В первую очередь это относилось к туркам, жившим в центре города. Но даже райя всех трех вероисповеданий, разбросанная по крутым склонам или скученная в отдаленном предместье, ощущала то же самое, только по-своему и соответственно своему состоянию. Это относилось и к самому городу, в местоположении и устройстве которого было нечто особенное, своеобычное и горделивое.

Город, в сущности, представляет собой узкое и глубокое ущелье, которое обстраивалось и обрабатывалось поколениями, укрепленный коридор, который люди избрали для постоянного жительства и веками приспосабливали себя к нему, а его к себе. С двух сторон высятся крутые скалы, сходясь под острым углом в долине, где едва хватает места для узкой реки и дороги. Город напоминает полураскрытую книгу, на обеих страницах которой нарисованы сады, улицы, дома, поля, кладбища и мечети.

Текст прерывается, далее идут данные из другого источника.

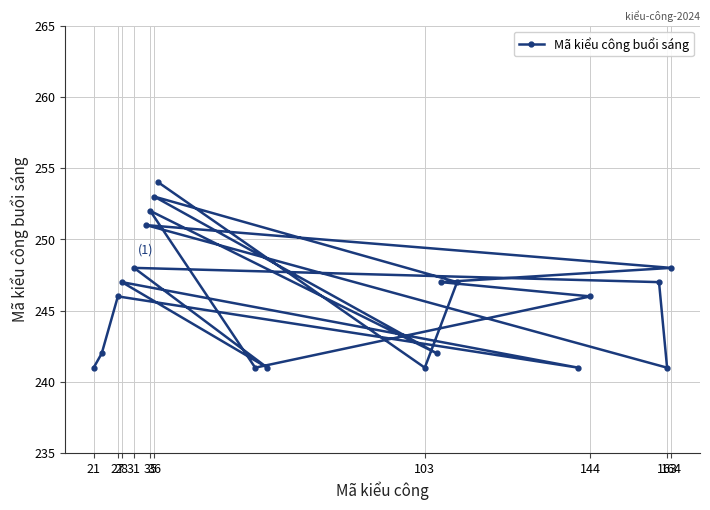

What is the difference between the second highest and second lowest values?

12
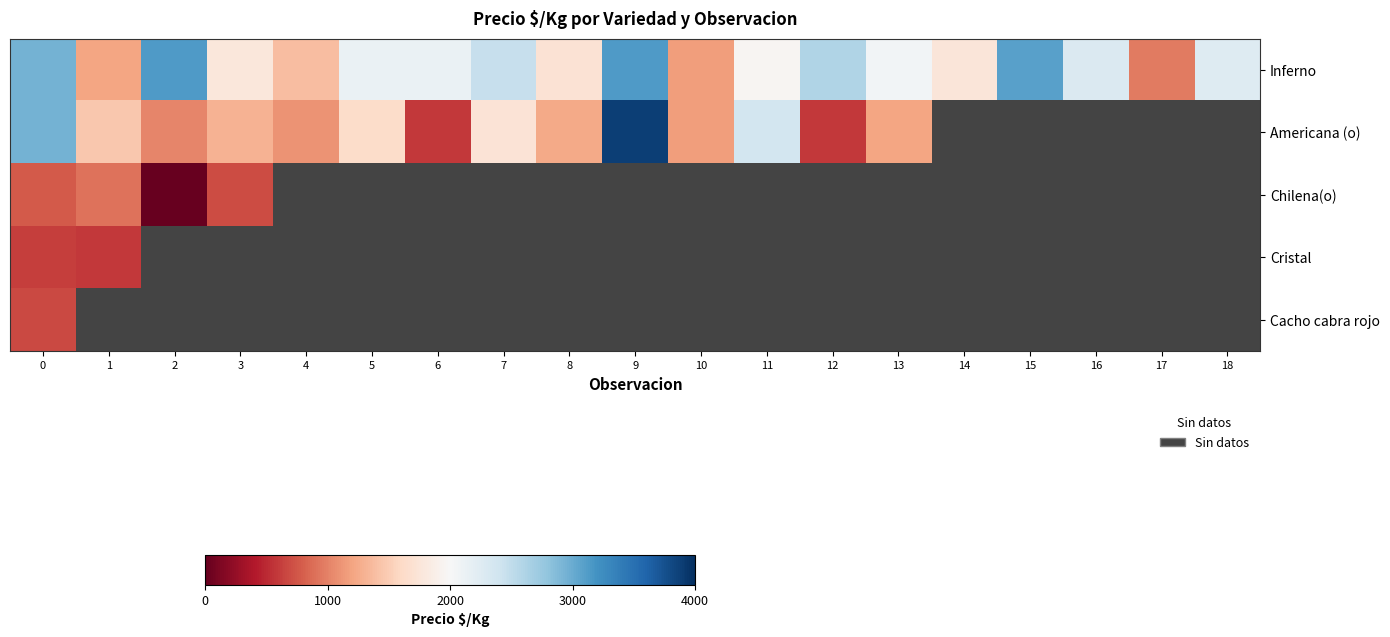

The Americana (o) series shows 1096.0 at 4. True or false?

True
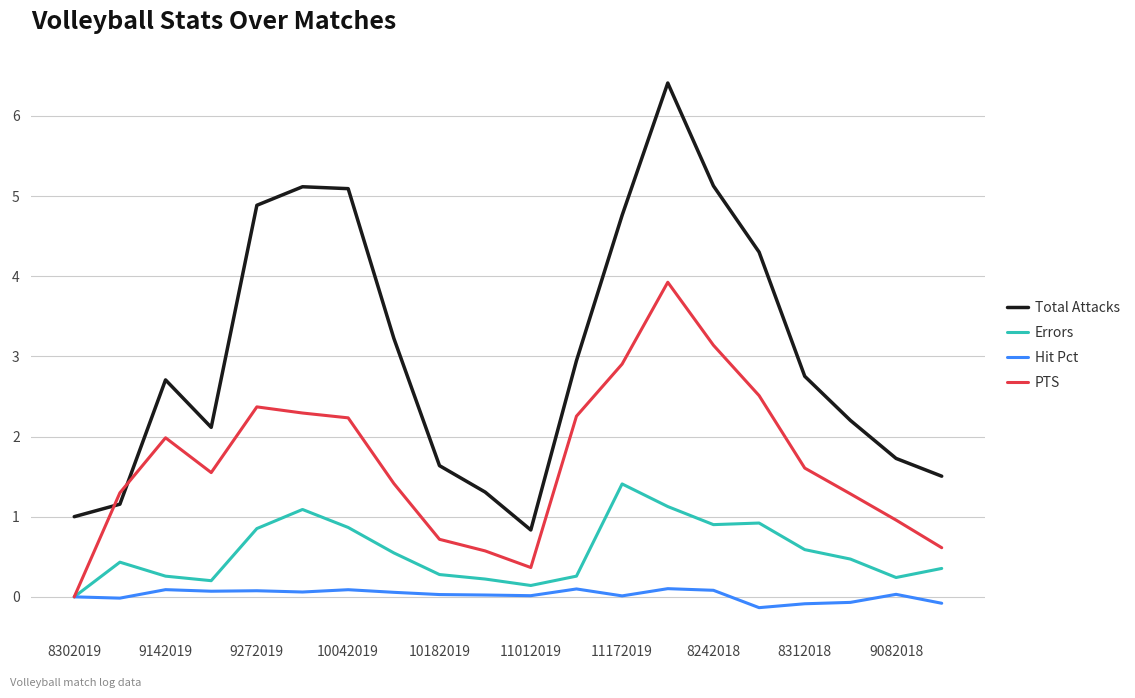

True or false: Hit Pct and Total Attacks cross at least once.

False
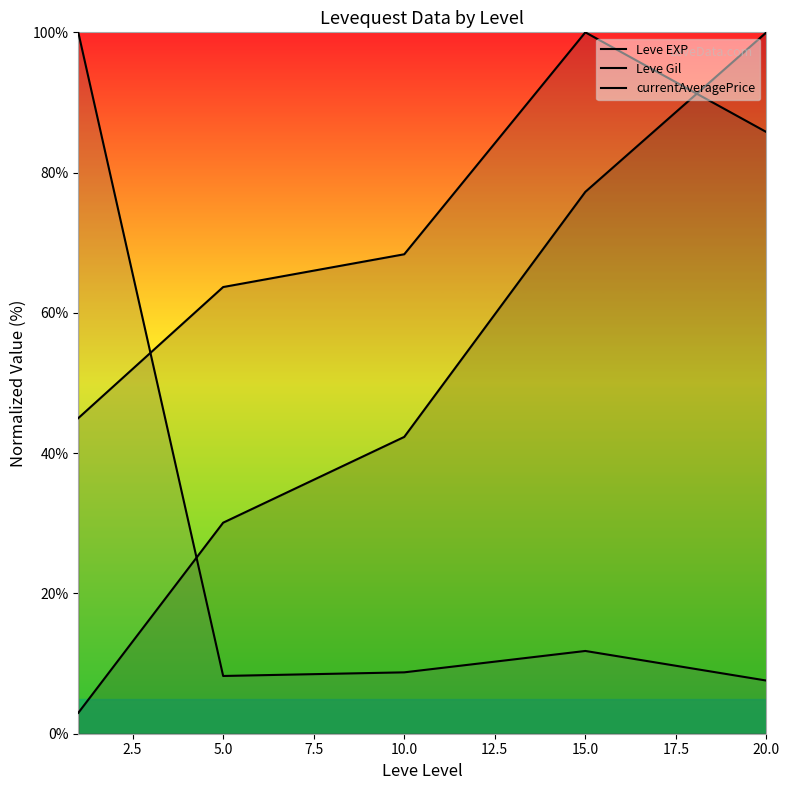

Count the number of data series in this chart.

3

Никто никогда не подсчитывал, скольких солнечных часов природа лишила город, но известно, что тут солнце встает позднее и заходит раньше, чем во всех других многочисленных боснийских городах и местечках. Этого и сами жители Травника не отрицают, зато уверяют, что, когда уже солнце светит, оно светит так, как нигде.

На дне узкого ущелья — Лашва, а по сторонам — узоры из родников, расселин и потоков; тут всегда сырость и сквозняки, нет почти ни одной настоящей дороги, ни ровного места, где бы можно было ступить свободно, без опасений. Повсюду кручи и овраги, пересеченные, переплетенные, соединенные или разъединенные тропами, оградами, тупиками, садами, калитками, кладбищами и храмами.

Тут, у воды, таинственной, изменчивой и мощной стихии, рождаются и умирают поколения травничан. Тут растут они, хилые, бледнолицые, но выносливые и на все готовые; тут живут они с Конаком визиря перед глазами, гордые, стройные, щеголеватые, привереды и умники; тут ведут дела и приобретают или же проводят время в безделии; люди здесь сдержанны, осторожны, не знают громкого смеха, зато умеют усмехаться, не болтливы, но любят посплетничать шепотком; а когда приходит час, их хоронят, соблюдая обряды и обычаи каждой веры, на затопляемых кладбищах, освобождая место следующему подобному же поколению.